When my oldest daughter (Julia) was born, she was four months premature. She was so small (1lb., 6 oz.), she was considered a micro-preemie and given only a 13% chance to live. She was born the youngest of a set of triplets and within the first 10 days of life, she lost both of her siblings and was herself struggling mightily to stay alive. As a parent, you feel utterly powerless at this point and you also feel a heavy sense of guilt.
In the midst of our grief, my wife and I were constantly asking ourselves “What did I do wrong.” As a mother, my wife was especially wracked with guilt. She was constantly asking what was wrong with her and why couldn’t she carry our babies to term? Her most pressing question was why did God do this to us? Later, after Julia was out of danger and was ready to go home, we received the news that she was deaf and had cerebral palsy. Again, we continued to ask ourselves what more we could have done. After countless conversations with doctors, parents and ultimately with God, we came to the realization that there was nothing that we did wrong. As hard as it was to accept, it was just God’s plan.
I am a logical person by nature. Plan your work and work your plan is my motto. When my wife and I got married, we planned a perfect life together. We imagined the American dream complete with the house with the white picket fence and the 2.5 kids. We worked hard in our careers and obtained a level of success. When we decided to get pregnant, we rushed out to get the latest parenting books (Remember “What to Expect When You Are Expecting”) so that we could be well prepared for what was to come. That’s when God decided to throw us a little curveball. When Julia was born, we were faced with a new reality.
As a problem solver, I wanted to find out what happened and who was responsible. Was it the doctors? The Hospital? Was it us? I wanted to know. Julia is now 18 and I spent a good many years trying to figure it out. I remember three key things that we did prior to our pregnancy that convinced me that Julia’s challenges were not the result of anything that we did wrong.
Prayer – Before we tried to get pregnant, we asked God if we were even supposed to have children. We waited almost 10 years before trying to get pregnant. We asked God to choose for us. We wanted children but only if it was His will. We asked God to bless us with children if it was His will and He granted our wish.
Excellent Prenatal Care – We had an extensive network of friends and colleagues who referred us to some of the best doctors in the city where we lived at the time. When we found out we were pregnant with triplets, my wife was determined to follow her doctor’s instructions to the letter. She had regular check-ups and at each appointment, the doctors were more than satisfied with her progress. With triplets, there is an increased level of risk with the pregnancy so her doctors put her on bedrest early. Looking back, her doctors gave textbook medical advice.
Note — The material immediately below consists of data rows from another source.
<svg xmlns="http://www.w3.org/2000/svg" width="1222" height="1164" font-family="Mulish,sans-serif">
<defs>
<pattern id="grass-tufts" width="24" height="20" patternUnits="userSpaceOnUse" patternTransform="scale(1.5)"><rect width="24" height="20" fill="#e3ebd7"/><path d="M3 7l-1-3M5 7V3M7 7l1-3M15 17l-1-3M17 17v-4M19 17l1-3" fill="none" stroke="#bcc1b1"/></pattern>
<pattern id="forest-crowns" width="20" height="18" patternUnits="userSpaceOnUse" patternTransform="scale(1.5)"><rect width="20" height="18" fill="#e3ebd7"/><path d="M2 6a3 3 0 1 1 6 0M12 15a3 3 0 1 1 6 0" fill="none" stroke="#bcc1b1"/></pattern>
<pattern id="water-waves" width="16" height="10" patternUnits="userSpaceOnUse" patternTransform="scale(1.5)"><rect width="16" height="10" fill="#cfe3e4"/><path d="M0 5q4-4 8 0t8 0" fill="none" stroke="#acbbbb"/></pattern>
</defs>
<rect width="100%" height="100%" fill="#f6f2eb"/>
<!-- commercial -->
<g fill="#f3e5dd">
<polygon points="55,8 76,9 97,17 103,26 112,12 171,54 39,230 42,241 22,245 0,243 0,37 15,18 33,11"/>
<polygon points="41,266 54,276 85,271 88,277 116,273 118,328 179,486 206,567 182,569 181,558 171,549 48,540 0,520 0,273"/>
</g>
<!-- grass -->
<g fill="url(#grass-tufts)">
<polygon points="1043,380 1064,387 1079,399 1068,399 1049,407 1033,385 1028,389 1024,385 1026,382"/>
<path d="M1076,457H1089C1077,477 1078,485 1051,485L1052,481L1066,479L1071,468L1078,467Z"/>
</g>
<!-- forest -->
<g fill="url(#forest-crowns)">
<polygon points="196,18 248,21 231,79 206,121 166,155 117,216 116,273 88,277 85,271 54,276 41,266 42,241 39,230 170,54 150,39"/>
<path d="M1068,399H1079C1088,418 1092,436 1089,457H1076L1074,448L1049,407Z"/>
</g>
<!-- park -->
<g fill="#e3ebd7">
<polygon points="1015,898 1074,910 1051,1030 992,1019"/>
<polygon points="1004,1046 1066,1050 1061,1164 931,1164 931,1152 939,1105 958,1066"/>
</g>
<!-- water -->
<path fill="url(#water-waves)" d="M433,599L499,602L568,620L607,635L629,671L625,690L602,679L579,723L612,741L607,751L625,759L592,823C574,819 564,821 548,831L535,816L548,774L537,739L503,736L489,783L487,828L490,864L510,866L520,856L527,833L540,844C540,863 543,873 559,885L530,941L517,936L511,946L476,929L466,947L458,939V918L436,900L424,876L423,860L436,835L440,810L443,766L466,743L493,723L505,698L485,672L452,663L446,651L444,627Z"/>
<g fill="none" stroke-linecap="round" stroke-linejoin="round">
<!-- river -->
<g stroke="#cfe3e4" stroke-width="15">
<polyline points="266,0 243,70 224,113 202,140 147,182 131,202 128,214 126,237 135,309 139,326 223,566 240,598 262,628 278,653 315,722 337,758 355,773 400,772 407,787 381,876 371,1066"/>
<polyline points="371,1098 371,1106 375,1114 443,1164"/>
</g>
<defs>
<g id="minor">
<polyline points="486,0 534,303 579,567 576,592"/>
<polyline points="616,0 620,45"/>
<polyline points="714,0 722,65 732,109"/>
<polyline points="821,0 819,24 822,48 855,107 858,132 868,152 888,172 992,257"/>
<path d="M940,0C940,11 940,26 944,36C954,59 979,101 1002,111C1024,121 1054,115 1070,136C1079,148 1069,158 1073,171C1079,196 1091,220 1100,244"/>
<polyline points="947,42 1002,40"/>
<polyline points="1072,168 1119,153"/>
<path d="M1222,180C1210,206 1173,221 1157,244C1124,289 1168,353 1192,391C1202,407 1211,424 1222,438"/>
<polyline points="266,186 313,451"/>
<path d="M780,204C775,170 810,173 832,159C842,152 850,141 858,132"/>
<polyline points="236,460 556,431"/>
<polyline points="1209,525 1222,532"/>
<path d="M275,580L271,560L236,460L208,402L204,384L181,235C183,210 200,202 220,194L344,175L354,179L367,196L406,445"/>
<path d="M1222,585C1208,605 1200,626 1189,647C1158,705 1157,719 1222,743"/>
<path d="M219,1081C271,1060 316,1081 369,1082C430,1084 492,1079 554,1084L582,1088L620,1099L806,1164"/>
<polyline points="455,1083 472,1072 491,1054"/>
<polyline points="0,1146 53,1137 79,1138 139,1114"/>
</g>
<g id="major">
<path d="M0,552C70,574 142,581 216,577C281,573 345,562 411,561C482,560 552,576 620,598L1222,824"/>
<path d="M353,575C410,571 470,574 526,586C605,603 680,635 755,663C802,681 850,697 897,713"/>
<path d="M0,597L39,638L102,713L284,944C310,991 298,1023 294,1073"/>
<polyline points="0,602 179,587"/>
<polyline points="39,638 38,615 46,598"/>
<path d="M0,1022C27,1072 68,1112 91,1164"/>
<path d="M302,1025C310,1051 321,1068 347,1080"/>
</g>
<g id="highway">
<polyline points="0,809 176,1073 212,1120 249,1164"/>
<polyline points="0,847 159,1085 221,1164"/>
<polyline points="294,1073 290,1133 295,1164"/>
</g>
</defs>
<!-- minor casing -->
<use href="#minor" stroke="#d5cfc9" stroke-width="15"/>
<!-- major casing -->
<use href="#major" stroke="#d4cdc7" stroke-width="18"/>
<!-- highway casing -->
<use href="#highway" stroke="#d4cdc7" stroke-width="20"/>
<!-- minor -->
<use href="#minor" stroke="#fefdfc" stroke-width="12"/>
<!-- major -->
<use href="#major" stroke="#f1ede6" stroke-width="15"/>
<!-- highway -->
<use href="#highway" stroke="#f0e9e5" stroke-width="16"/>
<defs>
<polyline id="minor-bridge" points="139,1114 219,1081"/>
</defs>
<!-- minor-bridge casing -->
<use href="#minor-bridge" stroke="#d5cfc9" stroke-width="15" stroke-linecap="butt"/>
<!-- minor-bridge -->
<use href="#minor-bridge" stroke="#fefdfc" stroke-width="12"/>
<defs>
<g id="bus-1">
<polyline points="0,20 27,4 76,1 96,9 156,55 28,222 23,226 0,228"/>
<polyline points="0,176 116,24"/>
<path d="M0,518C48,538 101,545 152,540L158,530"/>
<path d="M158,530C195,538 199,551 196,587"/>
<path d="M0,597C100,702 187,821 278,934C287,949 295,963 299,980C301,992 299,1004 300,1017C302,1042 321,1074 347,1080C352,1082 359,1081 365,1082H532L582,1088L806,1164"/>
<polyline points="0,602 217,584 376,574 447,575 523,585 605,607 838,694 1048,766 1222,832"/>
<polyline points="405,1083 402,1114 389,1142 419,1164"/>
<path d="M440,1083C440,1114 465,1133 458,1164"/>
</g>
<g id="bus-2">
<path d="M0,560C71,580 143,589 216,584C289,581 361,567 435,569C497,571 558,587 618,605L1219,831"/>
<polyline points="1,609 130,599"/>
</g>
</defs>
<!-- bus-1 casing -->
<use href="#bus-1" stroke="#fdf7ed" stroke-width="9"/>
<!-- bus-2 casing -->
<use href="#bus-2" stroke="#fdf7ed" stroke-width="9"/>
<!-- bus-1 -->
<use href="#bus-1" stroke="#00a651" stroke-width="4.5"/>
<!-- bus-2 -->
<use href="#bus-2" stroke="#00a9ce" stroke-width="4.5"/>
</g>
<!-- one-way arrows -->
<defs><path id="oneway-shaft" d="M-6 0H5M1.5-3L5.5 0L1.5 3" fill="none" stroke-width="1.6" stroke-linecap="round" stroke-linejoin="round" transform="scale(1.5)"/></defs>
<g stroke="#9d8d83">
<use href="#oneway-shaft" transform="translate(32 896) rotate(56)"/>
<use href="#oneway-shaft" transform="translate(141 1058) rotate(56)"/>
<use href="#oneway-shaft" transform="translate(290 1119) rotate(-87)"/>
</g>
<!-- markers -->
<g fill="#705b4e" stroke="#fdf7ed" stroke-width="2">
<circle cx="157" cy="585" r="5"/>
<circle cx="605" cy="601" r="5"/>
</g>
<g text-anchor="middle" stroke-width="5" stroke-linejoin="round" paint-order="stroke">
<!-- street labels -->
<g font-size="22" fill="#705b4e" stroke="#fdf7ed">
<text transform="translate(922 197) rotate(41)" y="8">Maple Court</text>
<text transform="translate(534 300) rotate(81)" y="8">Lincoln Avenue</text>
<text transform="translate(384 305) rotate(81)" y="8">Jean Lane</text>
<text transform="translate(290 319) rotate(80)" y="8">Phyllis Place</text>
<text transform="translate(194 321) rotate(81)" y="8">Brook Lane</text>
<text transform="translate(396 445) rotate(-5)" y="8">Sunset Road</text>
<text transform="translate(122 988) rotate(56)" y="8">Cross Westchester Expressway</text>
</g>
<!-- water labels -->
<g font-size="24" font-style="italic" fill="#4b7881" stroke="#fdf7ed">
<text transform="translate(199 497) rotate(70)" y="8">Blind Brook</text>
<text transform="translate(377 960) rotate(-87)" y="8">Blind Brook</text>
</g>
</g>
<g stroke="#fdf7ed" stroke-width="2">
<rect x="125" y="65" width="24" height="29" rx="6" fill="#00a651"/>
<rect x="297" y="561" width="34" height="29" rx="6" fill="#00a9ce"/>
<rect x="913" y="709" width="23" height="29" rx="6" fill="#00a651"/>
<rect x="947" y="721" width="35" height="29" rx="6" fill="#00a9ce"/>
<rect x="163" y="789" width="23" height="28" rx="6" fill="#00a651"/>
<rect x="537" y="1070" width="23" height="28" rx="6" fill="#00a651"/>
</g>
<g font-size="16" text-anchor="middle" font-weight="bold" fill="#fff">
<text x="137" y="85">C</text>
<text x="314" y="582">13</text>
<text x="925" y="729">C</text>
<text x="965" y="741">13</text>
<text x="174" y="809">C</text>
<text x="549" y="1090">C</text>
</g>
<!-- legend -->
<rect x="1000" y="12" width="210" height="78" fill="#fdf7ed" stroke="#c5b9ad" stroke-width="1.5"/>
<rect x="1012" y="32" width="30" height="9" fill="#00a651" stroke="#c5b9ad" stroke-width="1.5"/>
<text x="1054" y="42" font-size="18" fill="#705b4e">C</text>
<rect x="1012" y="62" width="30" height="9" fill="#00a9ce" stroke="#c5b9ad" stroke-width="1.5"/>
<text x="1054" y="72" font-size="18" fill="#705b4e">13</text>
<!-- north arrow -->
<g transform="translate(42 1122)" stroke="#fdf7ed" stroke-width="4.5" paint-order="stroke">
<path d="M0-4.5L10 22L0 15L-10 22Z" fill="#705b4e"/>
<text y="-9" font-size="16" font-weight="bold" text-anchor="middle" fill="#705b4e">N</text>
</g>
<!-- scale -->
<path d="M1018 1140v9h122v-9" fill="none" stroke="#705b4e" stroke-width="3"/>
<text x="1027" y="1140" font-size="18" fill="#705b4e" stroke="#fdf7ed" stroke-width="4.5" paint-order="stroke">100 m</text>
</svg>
Excellent Medical Care – Prior to delivery, my wife was placed on bed rest in a hospital in order to closely monitor the triplets. When she went into emergency labor, she only had to go down two floors in the hospital for delivery. All of the latest medical equipment was immediately available for her care. The hospital where she delivered also had a state of the art level III Neonatal Intensive Care Unit (NICU) just down the hall and some of the finest doctors in the city. Everything that could have been done medically was done.
In the end, there are just some things that simply cannot be explained. If you are the parent of a child with special needs, you may be asking yourself what did you do wrong. In most cases, the answer is you didn’t do anything wrong. It was just God’s will. As a Christian, I struggled with this and was angry at God for a very long time. In the Bible, there are plenty of examples of people having misfortune that was not of their doing. I remember when God allowed Job’s children to be killed when neither Job nor his children had sinned against God. The best example is when Mary gave birth to Jesus only to see Him crucified 33 years later. As with the story of Job, neither Mary nor Jesus were guilty of any wrongdoing but were simply a part of God’s plan. When it comes to your child’s challenges, it is not your fault, it is just a part of a much bigger plan.